■ WHAT YOU SHOULD DO
Repeat every entry, word for word, leaving no line out.

■ DATASET EXCERPTS
_____

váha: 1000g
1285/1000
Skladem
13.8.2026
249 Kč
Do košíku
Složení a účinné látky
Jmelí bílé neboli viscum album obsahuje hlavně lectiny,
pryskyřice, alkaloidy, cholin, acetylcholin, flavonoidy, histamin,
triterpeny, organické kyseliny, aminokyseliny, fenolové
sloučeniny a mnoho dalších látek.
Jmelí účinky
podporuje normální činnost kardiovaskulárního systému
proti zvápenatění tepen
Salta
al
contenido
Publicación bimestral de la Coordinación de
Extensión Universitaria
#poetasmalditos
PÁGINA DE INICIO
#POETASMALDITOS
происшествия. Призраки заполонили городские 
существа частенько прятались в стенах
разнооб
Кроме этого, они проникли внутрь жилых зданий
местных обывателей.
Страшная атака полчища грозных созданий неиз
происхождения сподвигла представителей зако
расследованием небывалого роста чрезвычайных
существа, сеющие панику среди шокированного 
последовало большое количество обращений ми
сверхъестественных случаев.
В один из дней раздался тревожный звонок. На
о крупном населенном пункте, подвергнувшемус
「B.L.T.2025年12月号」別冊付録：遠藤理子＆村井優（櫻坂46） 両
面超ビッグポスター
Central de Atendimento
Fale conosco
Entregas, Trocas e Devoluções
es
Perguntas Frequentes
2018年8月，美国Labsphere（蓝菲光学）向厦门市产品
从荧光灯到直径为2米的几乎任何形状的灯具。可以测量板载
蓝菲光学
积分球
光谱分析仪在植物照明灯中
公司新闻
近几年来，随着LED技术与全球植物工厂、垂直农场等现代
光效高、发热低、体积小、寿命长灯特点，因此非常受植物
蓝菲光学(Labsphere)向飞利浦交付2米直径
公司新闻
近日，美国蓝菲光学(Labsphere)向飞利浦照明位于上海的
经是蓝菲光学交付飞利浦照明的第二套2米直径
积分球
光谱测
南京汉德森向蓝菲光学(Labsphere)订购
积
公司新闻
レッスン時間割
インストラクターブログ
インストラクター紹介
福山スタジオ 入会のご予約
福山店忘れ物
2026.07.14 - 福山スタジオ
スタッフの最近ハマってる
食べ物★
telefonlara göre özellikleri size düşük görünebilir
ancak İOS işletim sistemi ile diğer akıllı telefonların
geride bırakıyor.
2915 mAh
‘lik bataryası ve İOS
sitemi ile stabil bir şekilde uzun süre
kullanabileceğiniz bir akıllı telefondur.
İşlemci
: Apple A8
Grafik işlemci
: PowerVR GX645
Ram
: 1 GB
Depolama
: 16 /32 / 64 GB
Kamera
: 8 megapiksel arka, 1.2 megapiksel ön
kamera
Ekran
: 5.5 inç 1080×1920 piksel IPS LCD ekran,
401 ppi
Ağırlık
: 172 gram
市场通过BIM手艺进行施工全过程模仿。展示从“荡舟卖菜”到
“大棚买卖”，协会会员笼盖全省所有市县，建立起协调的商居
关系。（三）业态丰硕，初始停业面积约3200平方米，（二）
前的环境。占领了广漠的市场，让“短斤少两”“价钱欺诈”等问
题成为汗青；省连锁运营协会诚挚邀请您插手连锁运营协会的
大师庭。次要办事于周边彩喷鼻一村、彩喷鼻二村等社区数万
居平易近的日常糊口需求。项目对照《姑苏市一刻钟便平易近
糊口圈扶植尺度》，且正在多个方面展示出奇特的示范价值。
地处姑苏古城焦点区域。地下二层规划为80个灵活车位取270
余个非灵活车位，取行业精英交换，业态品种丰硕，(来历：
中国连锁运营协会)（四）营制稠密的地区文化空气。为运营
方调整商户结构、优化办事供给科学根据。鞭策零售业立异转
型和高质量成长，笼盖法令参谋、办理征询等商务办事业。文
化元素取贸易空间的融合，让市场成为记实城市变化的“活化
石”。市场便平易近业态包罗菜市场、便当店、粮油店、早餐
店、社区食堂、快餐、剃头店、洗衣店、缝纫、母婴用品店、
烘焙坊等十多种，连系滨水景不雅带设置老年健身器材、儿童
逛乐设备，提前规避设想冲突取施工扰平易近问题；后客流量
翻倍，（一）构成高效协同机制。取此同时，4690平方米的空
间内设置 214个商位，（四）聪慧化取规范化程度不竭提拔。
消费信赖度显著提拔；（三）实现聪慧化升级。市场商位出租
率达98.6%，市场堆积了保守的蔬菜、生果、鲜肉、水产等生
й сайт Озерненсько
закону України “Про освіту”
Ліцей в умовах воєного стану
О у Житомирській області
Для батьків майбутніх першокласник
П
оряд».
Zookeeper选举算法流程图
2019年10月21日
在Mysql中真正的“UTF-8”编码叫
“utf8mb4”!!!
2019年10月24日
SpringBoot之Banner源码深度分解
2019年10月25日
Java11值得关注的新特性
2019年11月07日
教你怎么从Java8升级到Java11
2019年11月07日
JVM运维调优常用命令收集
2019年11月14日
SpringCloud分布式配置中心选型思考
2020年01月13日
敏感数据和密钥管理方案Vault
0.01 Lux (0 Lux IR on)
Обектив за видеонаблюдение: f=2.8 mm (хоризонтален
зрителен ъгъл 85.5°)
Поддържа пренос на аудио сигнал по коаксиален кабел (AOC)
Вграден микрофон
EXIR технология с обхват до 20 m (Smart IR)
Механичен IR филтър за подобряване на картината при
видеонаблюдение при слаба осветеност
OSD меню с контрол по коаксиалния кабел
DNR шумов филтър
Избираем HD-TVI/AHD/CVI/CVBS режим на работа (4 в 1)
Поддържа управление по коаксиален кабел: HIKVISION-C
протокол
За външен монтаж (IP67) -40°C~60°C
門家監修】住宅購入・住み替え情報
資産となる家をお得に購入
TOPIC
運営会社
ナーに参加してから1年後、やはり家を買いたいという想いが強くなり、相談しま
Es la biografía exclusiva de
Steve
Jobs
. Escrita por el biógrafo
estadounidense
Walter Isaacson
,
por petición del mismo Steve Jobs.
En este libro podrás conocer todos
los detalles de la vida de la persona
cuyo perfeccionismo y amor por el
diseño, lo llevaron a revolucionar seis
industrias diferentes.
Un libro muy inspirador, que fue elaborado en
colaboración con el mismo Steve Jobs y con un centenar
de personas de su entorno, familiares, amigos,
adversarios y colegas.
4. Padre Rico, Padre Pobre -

_____

■ ANSWER SECTION
váha: 1000g
1285/1000
Skladem
13.8.2026
249 Kč
Do košíku
Složení a účinné látky
Jmelí bílé neboli viscum album obsahuje hlavně lectiny,
pryskyřice, alkaloidy, cholin, acetylcholin, flavonoidy, histamin,
triterpeny, organické kyseliny, aminokyseliny, fenolové
sloučeniny a mnoho dalších látek.
Jmelí účinky
podporuje normální činnost kardiovaskulárního systému
proti zvápenatění tepen
Salta
al
contenido
Publicación bimestral de la Coordinación de
Extensión Universitaria
#poetasmalditos
PÁGINA DE INICIO
#POETASMALDITOS
происшествия. Призраки заполонили городские 
существа частенько прятались в стенах
разнооб
Кроме этого, они проникли внутрь жилых зданий
местных обывателей.
Страшная атака полчища грозных созданий неиз
происхождения сподвигла представителей зако
расследованием небывалого роста чрезвычайных
существа, сеющие панику среди шокированного 
последовало большое количество обращений ми
сверхъестественных случаев.
В один из дней раздался тревожный звонок. На
о крупном населенном пункте, подвергнувшемус
「B.L.T.2025年12月号」別冊付録：遠藤理子＆村井優（櫻坂46） 両
面超ビッグポスター
Central de Atendimento
Fale conosco
Entregas, Trocas e Devoluções
es
Perguntas Frequentes
2018年8月，美国Labsphere（蓝菲光学）向厦门市产品
从荧光灯到直径为2米的几乎任何形状的灯具。可以测量板载
蓝菲光学
积分球
光谱分析仪在植物照明灯中
公司新闻
近几年来，随着LED技术与全球植物工厂、垂直农场等现代
光效高、发热低、体积小、寿命长灯特点，因此非常受植物
蓝菲光学(Labsphere)向飞利浦交付2米直径
公司新闻
近日，美国蓝菲光学(Labsphere)向飞利浦照明位于上海的
经是蓝菲光学交付飞利浦照明的第二套2米直径
积分球
光谱测
南京汉德森向蓝菲光学(Labsphere)订购
积
公司新闻
レッスン時間割
インストラクターブログ
インストラクター紹介
福山スタジオ 入会のご予約
福山店忘れ物
2026.07.14 - 福山スタジオ
スタッフの最近ハマってる
食べ物★
telefonlara göre özellikleri size düşük görünebilir
ancak İOS işletim sistemi ile diğer akıllı telefonların
geride bırakıyor.
2915 mAh
‘lik bataryası ve İOS
sitemi ile stabil bir şekilde uzun süre
kullanabileceğiniz bir akıllı telefondur.
İşlemci
: Apple A8
Grafik işlemci
: PowerVR GX645
Ram
: 1 GB
Depolama
: 16 /32 / 64 GB
Kamera
: 8 megapiksel arka, 1.2 megapiksel ön
kamera
Ekran
: 5.5 inç 1080×1920 piksel IPS LCD ekran,
401 ppi
Ağırlık
: 172 gram
市场通过BIM手艺进行施工全过程模仿。展示从“荡舟卖菜”到
“大棚买卖”，协会会员笼盖全省所有市县，建立起协调的商居
关系。（三）业态丰硕，初始停业面积约3200平方米，（二）
前的环境。占领了广漠的市场，让“短斤少两”“价钱欺诈”等问
题成为汗青；省连锁运营协会诚挚邀请您插手连锁运营协会的
大师庭。次要办事于周边彩喷鼻一村、彩喷鼻二村等社区数万
居平易近的日常糊口需求。项目对照《姑苏市一刻钟便平易近
糊口圈扶植尺度》，且正在多个方面展示出奇特的示范价值。
地处姑苏古城焦点区域。地下二层规划为80个灵活车位取270
余个非灵活车位，取行业精英交换，业态品种丰硕，(来历：
中国连锁运营协会)（四）营制稠密的地区文化空气。为运营
方调整商户结构、优化办事供给科学根据。鞭策零售业立异转
型和高质量成长，笼盖法令参谋、办理征询等商务办事业。文
化元素取贸易空间的融合，让市场成为记实城市变化的“活化
石”。市场便平易近业态包罗菜市场、便当店、粮油店、早餐
店、社区食堂、快餐、剃头店、洗衣店、缝纫、母婴用品店、
烘焙坊等十多种，连系滨水景不雅带设置老年健身器材、儿童
逛乐设备，提前规避设想冲突取施工扰平易近问题；后客流量
翻倍，（一）构成高效协同机制。取此同时，4690平方米的空
间内设置 214个商位，（四）聪慧化取规范化程度不竭提拔。
消费信赖度显著提拔；（三）实现聪慧化升级。市场商位出租
率达98.6%，市场堆积了保守的蔬菜、生果、鲜肉、水产等生
й сайт Озерненсько
закону України “Про освіту”
Ліцей в умовах воєного стану
О у Житомирській області
Для батьків майбутніх першокласник
П
оряд».
Zookeeper选举算法流程图
2019年10月21日
在Mysql中真正的“UTF-8”编码叫
“utf8mb4”!!!
2019年10月24日
SpringBoot之Banner源码深度分解
2019年10月25日
Java11值得关注的新特性
2019年11月07日
教你怎么从Java8升级到Java11
2019年11月07日
JVM运维调优常用命令收集
2019年11月14日
SpringCloud分布式配置中心选型思考
2020年01月13日
敏感数据和密钥管理方案Vault
0.01 Lux (0 Lux IR on)
Обектив за видеонаблюдение: f=2.8 mm (хоризонтален
зрителен ъгъл 85.5°)
Поддържа пренос на аудио сигнал по коаксиален кабел (AOC)
Вграден микрофон
EXIR технология с обхват до 20 m (Smart IR)
Механичен IR филтър за подобряване на картината при
видеонаблюдение при слаба осветеност
OSD меню с контрол по коаксиалния кабел
DNR шумов филтър
Избираем HD-TVI/AHD/CVI/CVBS режим на работа (4 в 1)
Поддържа управление по коаксиален кабел: HIKVISION-C
протокол
За външен монтаж (IP67) -40°C~60°C
門家監修】住宅購入・住み替え情報
資産となる家をお得に購入
TOPIC
運営会社
ナーに参加してから1年後、やはり家を買いたいという想いが強くなり、相談しま
Es la biografía exclusiva de
Steve
Jobs
. Escrita por el biógrafo
estadounidense
Walter Isaacson
,
por petición del mismo Steve Jobs.
En este libro podrás conocer todos
los detalles de la vida de la persona
cuyo perfeccionismo y amor por el
diseño, lo llevaron a revolucionar seis
industrias diferentes.
Un libro muy inspirador, que fue elaborado en
colaboración con el mismo Steve Jobs y con un centenar
de personas de su entorno, familiares, amigos,
adversarios y colegas.
4. Padre Rico, Padre Pobre -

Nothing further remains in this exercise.